After half an hour of bickering with his companions, he got fed up. The others were saying, “It can’t happen, sister. Happy? It’s not something you can do just like that.” “Come and see what it’s like yourself,” he shouted over them, “and stop pestering us!”

“Please, give me the address,” I said.

“What address? You think that this is like visiting auntie? This afternoon or tomorrow morning I’ll come for you at the mosque.”

“I’m always around here somewhere. If I’m not, tell Mr. Ebrahimi and he’ll get word to me.”

I said goodbye and went back into the mosque. All afternoon I kept my eye on the door, waiting for them to come. But I soon got tired of that and said to myself: Maybe they’ll come tomorrow or some other day. Fearing they would come when I wasn’t there, I didn’t dare leave the mosque area or the clinic. I wondered who would be in the War Room and how I should start the conversation. The day that Banisadr came to Khorramshahr, I tried everything I could to reach and speak with him. I don’t know which day of the war it was. After burying the dead, I brought the wounded to Taleqani Hospital, where the nurses confronted me grumbling that I couldn’t keep depositing wounded with them. This put me in a foul mood when I entered the mosque. I searched for someone to see if they could do something. They had to take responsibility for the dead and wounded and make the hospitals coordinate their work. Each had its own quota. There shouldn’t have been arguments about taking in the corpses. Eventually we would bring them to Jannatabad or they could keep them in their morgues until they could be taken to Abadan for burial. Finding transportation for the bodies and convincing drivers to take them were other problems. I had no choice but to force anyone I found to work.

That day I hung around the mosque until late afternoon. I had heard that the War Room was outside of town. I thought if the visit lasted into the night, it wouldn’t be right to go alone. I didn’t know the people. I said to Zohreh Farhadi, “Will you come with me somewhere?”

“Where?” she asked.

“I’m going somewhere. Just tell me whether you’ll come.”

“I’m coming,” she said. “But tell me where.”

“It’s not a bad place, Zohreh,” I said.

“I know it’s not a bad place. I know you’re not a member of any of those groups.”

I said, “Zohreh, I want to go to the War Room, but don’t tell anybody. Okay?”

Her eyes opened wide and she asked, “The War Room?”

“Yeah. Just keep your ears peeled; they’ll be around any time to pick us up.”

Not long after this, as it happened, they did come for us, saying, “Get in the truck, ma’am.”

Zohreh and I left the mosque. As we were about to get in a young man left the passenger seat by the driver and, in a way that Zohreh couldn’t hear, said, “Just you, sister. This other sister cannot go into the War Room. It’ll do no good to argue. So don’t. Okay?”

I was so anxious to get there as quickly as possible, I said, “Fine. Fine.”

“We first have to get passes,” he said.

Zohreh and I got into the Toyota and we left. To get the passes we stopped at Farmandari and several other places. Finally we had five passes with our names on them. Beside Zohreh and I, there were three young defenders sitting in the back of the truck talking among themselves. They didn’t seem like ordinary soldiers. From the bits and pieces of what they were saying, I could tell that they didn’t speak about the war the way simple soldiers did. Their seasoned analysis of the conditions told me that they were military intelligence.

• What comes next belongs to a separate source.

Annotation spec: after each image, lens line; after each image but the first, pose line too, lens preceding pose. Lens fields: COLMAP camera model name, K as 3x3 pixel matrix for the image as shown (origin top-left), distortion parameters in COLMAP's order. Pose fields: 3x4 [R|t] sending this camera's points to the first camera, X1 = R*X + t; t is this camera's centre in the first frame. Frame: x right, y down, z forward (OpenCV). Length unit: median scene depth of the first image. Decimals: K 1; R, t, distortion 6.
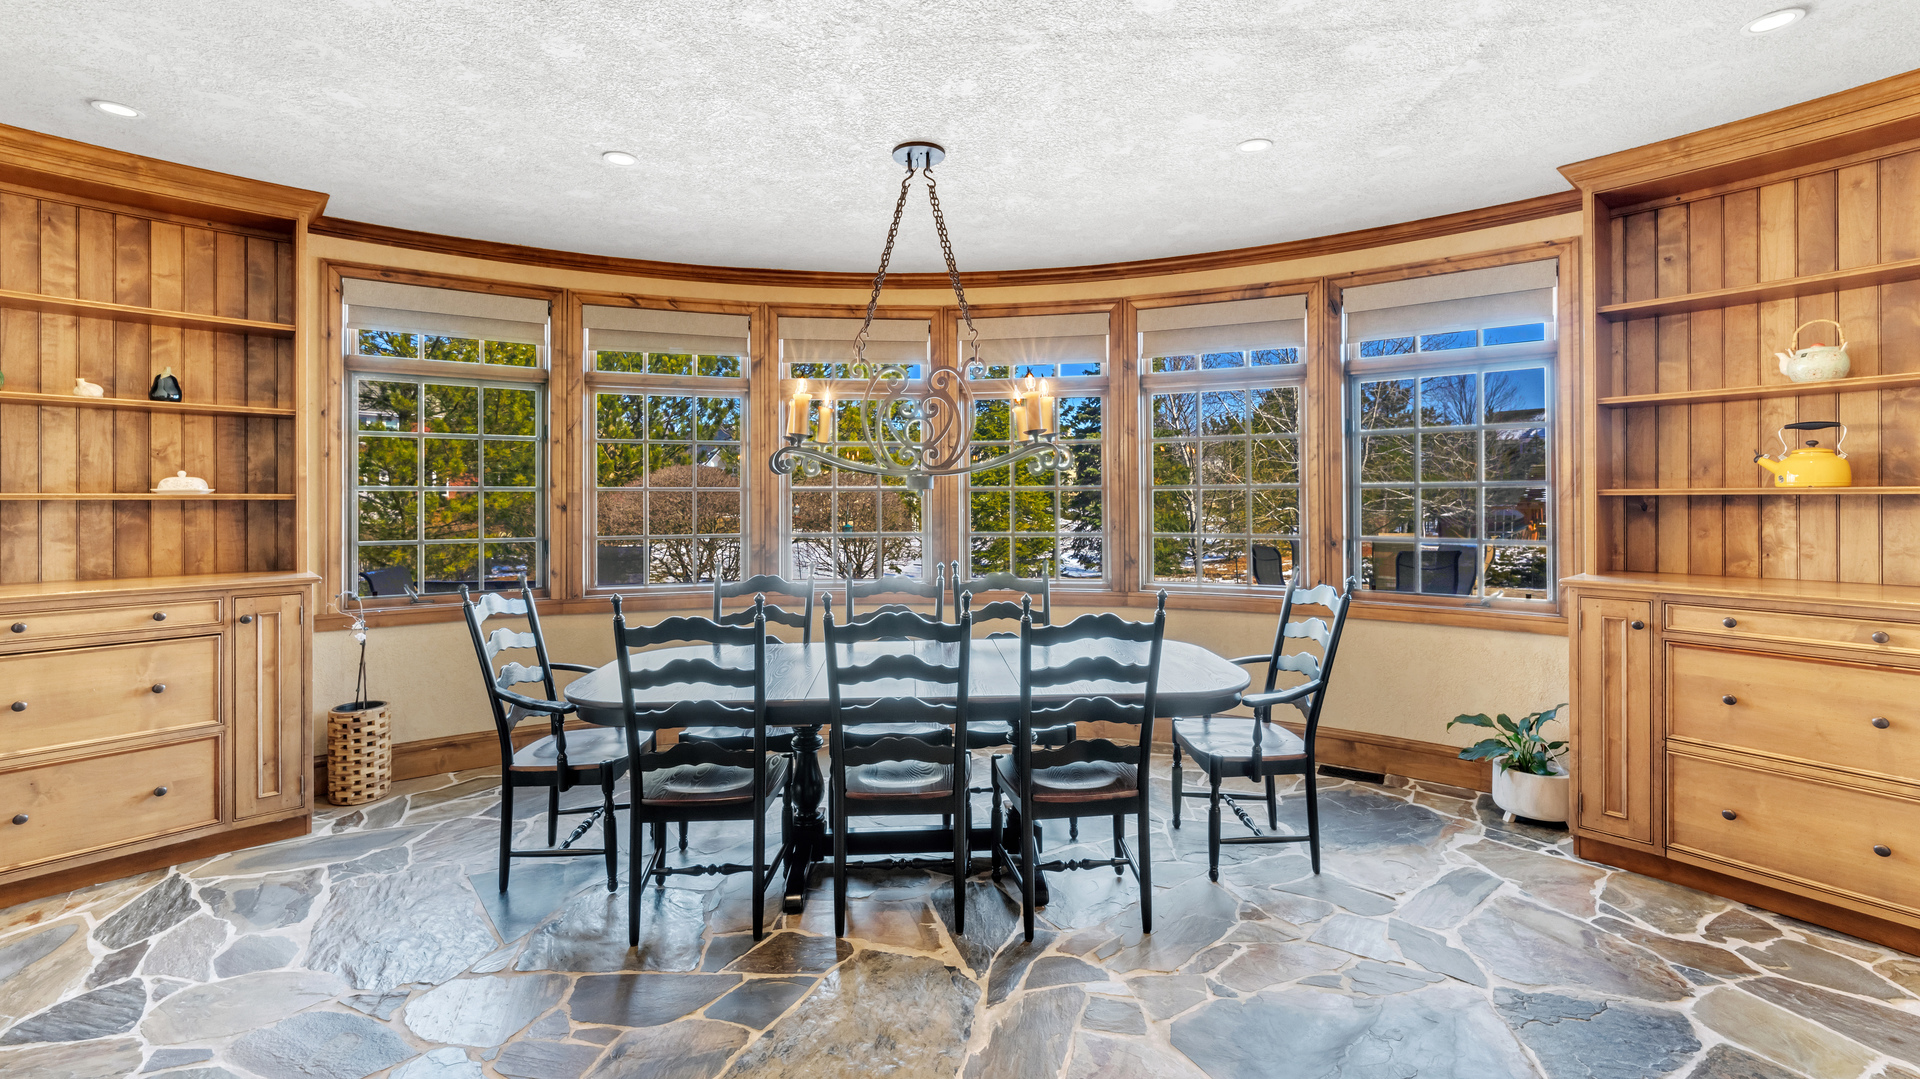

Zohreh and I spoke while, at the same time, we listened to the young men, hoping to learn something about what was going on at the front. “Do you think you have enough nerve to go and talk to higher ups?” she asked.

“Of course. Why not? What else should I do?”

“What do you want to say?” she asked.

This made me think. Actually what did I want to say? How should I begin? All of the bigwigs would be there. I hoped to God there would be a familiar face, someone to keep up my spirits, to make it easier speak freely.